In past surveys we have expressed concern about the age of the school minibus fleet, which is why we have sought to let schools know about the options of sharing and of leasing.
While these two options continue to grow, our research shows that 57% of schools with one or more minibuses have one such vehicle on the road that is over five years old. This is up from around 50% two years ago. This is understandable but worrying, given the propensity for older vehicles, which might be driven by a number of different people, to break down while being used for carrying pupils and students.
When we asked about the plans for the future, the trend towards leasing became clear once again. 35% of schools said that they were interested in getting another minibus with the leasing of the minibus now being the main option. The notion of buying a secondhand minibus appears to have almost vanished from the agenda, with only 2% of respondents mentioning this as an option.
The most common reason – in fact one should say the only reason – given for not getting another minibus when one was needed was finance, but half of those who stated this, also said that they had not considered leasing as a way around the problem.
This year we also asked about the use of the school minibuses with respondents being asked to indicate as many replies as were relevant.
The most common usages were:
- Transporting pupils/students to sporting activities (swimming, matches etc) – 93%
- Departmental visits to places of interest – 91%
- Transporting pupils/students to other education sites – 70%
- Transporting pupils/students to lessons or events relating to music or other arts – 68%.
One new innovation that we found this year mentioned by schools in our survey was that of schools loaning out the minibus to another organisation (for example, a local scout group) for their events during the summer. We also had reports of secondary schools loaning the minibus to small feeder primary schools for their day trips.
Other uses besides the mainstream uses mentioned above included transporting students and their instruments to musical events, as well as taking students and teachers to the airport for a school trip, and as a support vehicle, for example with the National Three Peaks Challenge in June 2016.
Next we asked about sponsorship of minibuses. This appears to be an area where many respondents (31%) felt this could be of significant in the future, but the number actually engaged in this remained low. Certainly there is an interest in this area as over 50% of the respondents to our survey asked for a copy of our report on sponsorship.

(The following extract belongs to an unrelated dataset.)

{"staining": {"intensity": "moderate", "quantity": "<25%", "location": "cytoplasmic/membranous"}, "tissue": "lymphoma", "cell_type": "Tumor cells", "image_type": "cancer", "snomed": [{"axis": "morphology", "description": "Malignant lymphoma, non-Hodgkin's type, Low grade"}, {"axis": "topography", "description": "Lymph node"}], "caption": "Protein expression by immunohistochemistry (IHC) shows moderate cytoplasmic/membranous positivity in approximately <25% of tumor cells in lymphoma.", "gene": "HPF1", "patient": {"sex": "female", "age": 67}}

Overall we saw a continuing growth in interest in the use of minibuses as a way of developing educational options – something that we noted in our previous survey of the use of minibuses as part of Learning Outside the Classroom programmes. This was combined with other innovative use, and a growth in awareness of leasing as an alternative method of financing minibuses.
While the option of sharing a minibus between two schools (typically a secondary and a primary) remains modest, it too is growing, often meeting the need of the secondary school for an extra bus for part of the week, with the primary school having use of it on specific days.